## Exercise passage:
It has also been found that nickel Ni and/or manganese Mn are adhered in the form of hydroxides to the composite oxide particles, which are then dehydrated under heating to form a coating layer, whereby a highly uniform coating film can be realized. This adhesion treatment is carried out to precipitate a hydroxide containing nickel Ni and/or manganese Mn on the surface of the composite oxide particles by dissolving a compound of nickel Ni and a compound of manganese Mn in a solvent system primarily containing water, then dispersing the composite oxide particles in this solvent system and by, for example, adding a base in this dispersion system to thereby improve the basicity of the dispersion system.
Moreover, it has been found that when this adhesion treatment is carried out in a solvent system primarily containing water having a pH of 12 or more, the uniformity of a coating film adhered to the composite oxide particles can be further improved. Specifically, metal composite oxide particles are dispersed in a solvent system primarily containing water having a pH of 12 or more in advance and a compound of nickel Ni and/or a compound of manganese Mn are added to the dispersion solution to thereby adhere a hydroxide containing nickel Ni and/or manganese Mn to the surface of the metal composite oxide particles.
Then, the composite oxide particles to which an hydroxide containing nickel Ni and/or manganese Mn is adhered by this adhesion treatment are dehydrated under heating to form a coating layer on the surface of the composite oxide particles. This ensures that the uniformity of the coating film on the surface of the composite oxide particles can be improved.
However, it has been found that the importance of the problem that the baking of particles among them easily proceeds in the baking of a precursor to which lithium Li is added, when the ratio of nickel Ni is increased and the ratio of manganese Mn is decreased in the composite oxide particles to which a hydroxide containing nickel Ni and/or manganese Mn is adhered.
When the baking of particles among them proceeds, a problem as explained below arises. In the formation of the cathode, it is necessary to increase the amount of mechanical energy to be supplied in particle crushing performed to uniformly mix the particles, a binder and carbon particles which are conductive agents. This is accompanied by the breakdown or destruction of the cathode active material including the composite oxide particles provided with the coating layer, leading to an increase in the amount of overall defects as powders.
In this case, the breakdown or destruction take place in the form of the rupture of binding portions among baked particles, formation of cracks of the particle itself, crushing of the particle itself or peeling of the coating layer. Particularly, in the composite oxide particles provided with the coating layer, the surface shape of the particle is not smoother than that of a particle such as the cathode active material primarily containing lithium cobaltate LiCoO₂and the particle tends to have irregularities on the surface. For this reason, it is considered that when the particle catches external force, slippage of particles among them is inferior so that the external force is converged on a local area, with the result that the cathode active material is easily broken or destroyed.

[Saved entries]
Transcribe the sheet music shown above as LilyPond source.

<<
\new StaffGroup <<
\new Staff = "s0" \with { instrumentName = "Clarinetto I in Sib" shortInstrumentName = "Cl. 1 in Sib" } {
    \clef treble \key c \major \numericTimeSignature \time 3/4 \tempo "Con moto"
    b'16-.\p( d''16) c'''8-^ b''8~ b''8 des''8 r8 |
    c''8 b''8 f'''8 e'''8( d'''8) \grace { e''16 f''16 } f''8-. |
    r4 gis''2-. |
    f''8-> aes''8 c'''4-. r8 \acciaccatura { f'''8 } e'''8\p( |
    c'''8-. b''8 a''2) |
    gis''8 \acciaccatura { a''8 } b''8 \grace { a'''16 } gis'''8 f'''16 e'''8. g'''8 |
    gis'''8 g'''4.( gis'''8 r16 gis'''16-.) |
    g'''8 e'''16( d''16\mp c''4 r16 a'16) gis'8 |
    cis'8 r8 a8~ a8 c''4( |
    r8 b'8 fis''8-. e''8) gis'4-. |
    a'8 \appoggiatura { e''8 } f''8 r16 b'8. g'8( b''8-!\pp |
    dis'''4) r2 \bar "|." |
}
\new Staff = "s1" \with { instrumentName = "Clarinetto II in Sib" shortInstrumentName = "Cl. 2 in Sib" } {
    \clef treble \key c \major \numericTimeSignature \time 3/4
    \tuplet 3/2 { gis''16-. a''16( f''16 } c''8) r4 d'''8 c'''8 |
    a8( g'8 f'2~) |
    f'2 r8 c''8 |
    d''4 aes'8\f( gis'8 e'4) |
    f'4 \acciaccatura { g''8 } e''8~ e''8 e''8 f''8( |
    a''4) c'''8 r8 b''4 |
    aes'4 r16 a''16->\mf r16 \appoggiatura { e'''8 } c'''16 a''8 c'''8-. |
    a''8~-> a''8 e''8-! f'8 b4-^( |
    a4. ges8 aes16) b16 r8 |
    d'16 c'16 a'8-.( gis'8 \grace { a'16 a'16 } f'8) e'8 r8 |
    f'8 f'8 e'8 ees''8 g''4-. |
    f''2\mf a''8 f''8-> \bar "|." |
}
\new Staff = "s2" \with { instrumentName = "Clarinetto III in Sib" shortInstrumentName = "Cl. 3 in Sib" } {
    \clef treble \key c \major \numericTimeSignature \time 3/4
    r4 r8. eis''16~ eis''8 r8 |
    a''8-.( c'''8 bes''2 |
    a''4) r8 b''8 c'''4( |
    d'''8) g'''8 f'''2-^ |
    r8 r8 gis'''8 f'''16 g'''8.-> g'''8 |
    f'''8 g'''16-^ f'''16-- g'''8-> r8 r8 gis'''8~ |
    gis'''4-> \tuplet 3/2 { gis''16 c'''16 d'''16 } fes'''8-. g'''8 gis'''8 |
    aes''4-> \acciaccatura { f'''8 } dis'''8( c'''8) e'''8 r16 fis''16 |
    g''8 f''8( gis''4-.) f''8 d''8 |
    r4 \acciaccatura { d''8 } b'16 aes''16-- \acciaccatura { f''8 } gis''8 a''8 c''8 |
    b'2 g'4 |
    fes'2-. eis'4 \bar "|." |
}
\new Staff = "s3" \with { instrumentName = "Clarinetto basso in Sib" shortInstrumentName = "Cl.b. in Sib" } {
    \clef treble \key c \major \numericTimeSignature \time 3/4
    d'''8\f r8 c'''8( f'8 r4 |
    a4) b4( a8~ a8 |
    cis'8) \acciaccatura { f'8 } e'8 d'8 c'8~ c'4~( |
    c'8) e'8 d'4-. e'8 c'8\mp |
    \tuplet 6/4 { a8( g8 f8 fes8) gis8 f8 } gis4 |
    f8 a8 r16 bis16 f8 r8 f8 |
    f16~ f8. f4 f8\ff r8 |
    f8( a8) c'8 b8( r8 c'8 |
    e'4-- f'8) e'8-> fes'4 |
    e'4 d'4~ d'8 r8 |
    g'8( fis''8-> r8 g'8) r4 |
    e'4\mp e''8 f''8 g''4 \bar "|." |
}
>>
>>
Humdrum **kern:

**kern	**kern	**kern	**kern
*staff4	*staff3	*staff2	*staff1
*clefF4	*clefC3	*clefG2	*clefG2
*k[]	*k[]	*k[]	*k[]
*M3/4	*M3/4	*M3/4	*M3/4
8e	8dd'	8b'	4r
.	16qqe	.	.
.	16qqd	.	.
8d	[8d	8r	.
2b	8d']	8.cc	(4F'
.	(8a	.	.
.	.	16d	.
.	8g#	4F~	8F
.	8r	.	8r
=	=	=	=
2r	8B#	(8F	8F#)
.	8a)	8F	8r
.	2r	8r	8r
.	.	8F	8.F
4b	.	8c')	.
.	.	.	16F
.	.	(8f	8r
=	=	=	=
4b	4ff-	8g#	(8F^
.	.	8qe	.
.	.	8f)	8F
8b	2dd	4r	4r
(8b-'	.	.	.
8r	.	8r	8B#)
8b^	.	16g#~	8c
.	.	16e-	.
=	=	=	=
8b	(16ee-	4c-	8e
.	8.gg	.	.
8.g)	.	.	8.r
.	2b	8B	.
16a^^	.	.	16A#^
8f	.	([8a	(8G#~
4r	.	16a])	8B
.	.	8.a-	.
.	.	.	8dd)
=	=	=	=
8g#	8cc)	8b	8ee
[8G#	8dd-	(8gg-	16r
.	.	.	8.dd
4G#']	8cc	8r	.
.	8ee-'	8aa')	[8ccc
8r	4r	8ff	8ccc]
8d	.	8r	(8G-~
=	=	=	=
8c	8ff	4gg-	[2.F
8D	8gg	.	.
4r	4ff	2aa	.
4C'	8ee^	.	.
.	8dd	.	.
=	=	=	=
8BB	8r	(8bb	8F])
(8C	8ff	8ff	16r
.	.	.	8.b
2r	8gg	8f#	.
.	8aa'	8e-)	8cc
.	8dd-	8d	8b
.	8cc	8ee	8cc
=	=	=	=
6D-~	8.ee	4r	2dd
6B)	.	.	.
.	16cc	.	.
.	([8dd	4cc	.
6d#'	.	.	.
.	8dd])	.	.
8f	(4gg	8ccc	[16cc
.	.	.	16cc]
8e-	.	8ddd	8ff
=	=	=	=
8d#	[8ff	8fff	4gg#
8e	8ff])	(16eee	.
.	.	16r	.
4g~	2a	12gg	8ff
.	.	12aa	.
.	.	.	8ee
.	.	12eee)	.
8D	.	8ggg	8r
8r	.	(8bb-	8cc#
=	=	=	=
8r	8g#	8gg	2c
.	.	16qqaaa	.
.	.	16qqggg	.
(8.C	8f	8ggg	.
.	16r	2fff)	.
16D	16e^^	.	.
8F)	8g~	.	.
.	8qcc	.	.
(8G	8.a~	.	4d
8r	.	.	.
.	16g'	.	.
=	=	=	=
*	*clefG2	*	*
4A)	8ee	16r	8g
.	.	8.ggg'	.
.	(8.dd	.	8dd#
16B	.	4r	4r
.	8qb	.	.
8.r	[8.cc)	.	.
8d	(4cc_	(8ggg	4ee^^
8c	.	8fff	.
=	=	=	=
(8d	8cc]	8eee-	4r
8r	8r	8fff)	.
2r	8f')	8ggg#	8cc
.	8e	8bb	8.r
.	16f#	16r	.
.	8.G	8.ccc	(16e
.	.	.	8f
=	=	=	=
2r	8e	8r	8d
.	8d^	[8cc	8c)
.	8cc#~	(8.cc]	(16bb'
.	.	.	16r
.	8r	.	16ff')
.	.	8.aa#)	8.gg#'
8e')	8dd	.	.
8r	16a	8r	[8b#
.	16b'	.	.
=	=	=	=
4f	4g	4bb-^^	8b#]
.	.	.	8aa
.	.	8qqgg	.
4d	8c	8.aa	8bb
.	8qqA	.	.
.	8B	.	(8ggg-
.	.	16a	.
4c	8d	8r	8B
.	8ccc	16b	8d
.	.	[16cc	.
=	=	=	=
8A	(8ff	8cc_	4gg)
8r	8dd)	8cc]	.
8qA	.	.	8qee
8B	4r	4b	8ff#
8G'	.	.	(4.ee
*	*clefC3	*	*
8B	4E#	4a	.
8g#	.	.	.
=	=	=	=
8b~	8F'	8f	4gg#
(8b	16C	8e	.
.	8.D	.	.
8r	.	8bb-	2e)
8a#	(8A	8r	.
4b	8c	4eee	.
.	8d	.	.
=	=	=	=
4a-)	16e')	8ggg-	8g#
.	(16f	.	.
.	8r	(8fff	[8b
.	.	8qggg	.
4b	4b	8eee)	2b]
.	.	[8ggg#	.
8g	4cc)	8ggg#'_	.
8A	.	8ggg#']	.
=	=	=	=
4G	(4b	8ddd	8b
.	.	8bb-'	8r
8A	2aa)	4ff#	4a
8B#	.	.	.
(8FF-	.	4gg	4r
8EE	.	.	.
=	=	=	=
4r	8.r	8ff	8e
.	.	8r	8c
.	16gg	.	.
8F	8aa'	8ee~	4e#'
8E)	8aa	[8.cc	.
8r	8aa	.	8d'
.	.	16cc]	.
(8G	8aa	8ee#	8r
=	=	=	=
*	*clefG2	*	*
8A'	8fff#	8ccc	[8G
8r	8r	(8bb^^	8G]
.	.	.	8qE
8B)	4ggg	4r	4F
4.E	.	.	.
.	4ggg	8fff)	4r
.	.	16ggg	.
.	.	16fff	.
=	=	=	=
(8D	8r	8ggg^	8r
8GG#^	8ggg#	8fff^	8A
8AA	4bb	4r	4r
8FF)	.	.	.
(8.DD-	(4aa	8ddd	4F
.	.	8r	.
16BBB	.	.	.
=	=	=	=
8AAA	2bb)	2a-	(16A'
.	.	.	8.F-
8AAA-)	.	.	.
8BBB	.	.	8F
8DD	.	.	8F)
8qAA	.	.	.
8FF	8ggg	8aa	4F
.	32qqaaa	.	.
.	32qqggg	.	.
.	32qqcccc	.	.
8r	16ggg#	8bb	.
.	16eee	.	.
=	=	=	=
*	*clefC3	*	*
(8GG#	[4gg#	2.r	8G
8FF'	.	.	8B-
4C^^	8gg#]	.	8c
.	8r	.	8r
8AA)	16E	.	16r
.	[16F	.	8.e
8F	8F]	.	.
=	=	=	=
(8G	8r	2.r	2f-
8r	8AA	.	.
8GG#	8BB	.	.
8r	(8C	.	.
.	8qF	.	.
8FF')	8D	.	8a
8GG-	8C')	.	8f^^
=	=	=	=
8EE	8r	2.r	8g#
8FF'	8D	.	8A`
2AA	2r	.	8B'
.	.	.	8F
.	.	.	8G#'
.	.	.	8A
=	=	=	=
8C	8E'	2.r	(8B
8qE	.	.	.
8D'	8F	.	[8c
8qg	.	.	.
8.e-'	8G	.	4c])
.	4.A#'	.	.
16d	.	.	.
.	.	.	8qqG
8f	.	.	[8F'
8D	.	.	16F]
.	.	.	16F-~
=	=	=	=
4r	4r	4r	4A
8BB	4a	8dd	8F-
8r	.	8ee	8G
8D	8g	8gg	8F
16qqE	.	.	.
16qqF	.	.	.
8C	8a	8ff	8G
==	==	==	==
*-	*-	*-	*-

## Your tasks:
**1)** List every form the breakdown or destruction is said to take in the passage on coated cathode particles.
**2)** Please transcribe the passage on coated cathode particles between "Moreover, it has" and "metal composite oxide particles.", inclusive.

## Answer set:
**1)**
- Rupture of binding portions among baked particles
- Formation of cracks of the particle itself
- Crushing of the particle itself
- Peeling of the coating layer

**2)**
Moreover, it has been found that when this adhesion treatment is carried out in a solvent system primarily containing water having a pH of 12 or more, the uniformity of a coating film adhered to the composite oxide particles can be further improved. Specifically, metal composite oxide particles are dispersed in a solvent system primarily containing water having a pH of 12 or more in advance and a compound of nickel Ni and/or a compound of manganese Mn are added to the dispersion solution to thereby adhere a hydroxide containing nickel Ni and/or manganese Mn to the surface of the metal composite oxide particles.